Review: The Night Hunter Series by Robert Faulcon

Robert Holdstock is perhaps most famous for “Mythago Wood” and the other novels in that series. I first encountered him in the 1980s via the Night Hunter series writing as Robert Faulcon.

There are six books in the series:

The books were initially published as cheap mass-market fiction with cheap and fairly awful covers as can be seen in the links to the books’ goodreads pages above. The writing within is, however, much more interesting than the covers and production values might suggest.

Dan Brady has a reasonably normal life despite working on paranormal research at a Ministry of Defence laboratory in England. His daughter has been having nightmares of a figure made out of smoke, but otherwise, life is good, and he’s looking forward to Christmas in a few days. One night people dressed in animal masks break into his home sexually abuse his wife and steal his wife and children away. Dan is left for dead; tied up and unable to move despite the absence of anything physical binding him.

Three months later, Dan awakes in a hospital, an object of fear of the nurses who must care for him due to several supernatural occurrences and the deaths of a nurse and other patients on the same ward. Clinging to the thought that his family may still be alive, he dedicates his life to finding them and taking vengeance on the people who stole his wife and children away.

So far, nothing special. This sounds like a standard crime or fantasy quest; but, for me, at least, there is something special about this series. The writing is reasonably engaging, and the characters are somewhat two-dimensional, but its the depiction of the supernatural that stands out for me. Magic and psychic powers exist in this story, but the magic is grubby and somewhat shamanistic. Strong forces exist, and they corrupt those who use them. People gain powers, but they seem to lose their humanity and stop caring for themselves or their loved ones. Behind it all is the shadowy and secretive organisation Arachne that appears to have contacts everywhere and inspires fear in anyone who knows of it.

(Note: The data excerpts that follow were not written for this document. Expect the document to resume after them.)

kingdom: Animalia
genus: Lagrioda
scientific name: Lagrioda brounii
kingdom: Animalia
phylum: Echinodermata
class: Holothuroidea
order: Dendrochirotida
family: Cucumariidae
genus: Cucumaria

The other thing I enjoyed about this series is that as Dan becomes exposed to this secretive occult world around him, he changes but does not become suddenly all-knowing and powerful but bumbles around blindly searching for clues as anyone else would when suddenly exposed to a world previously beyond his comprehension. Arachne and its minions don’t fear Dan so much as despise him. He is a nuisance who gets in their way. Dan himself is an average, flawed, person who does not always act in his own and others best interests. Yet, gradually as the series progresses, Dan does make progress, but as he does the sense of menace grows.

While most of the action takes place in the United Kingdom, parts of the story unfold in the USA and Greece. This gives the sense that Arachne is a vast, global organisation with an end game that is not going to change the world for the better.

I don’t want to give away any spoilers, but I would recommend the series despite its flaws. It would be fascinating to see what a write such as Brandon Sanderson would do with this material and the world.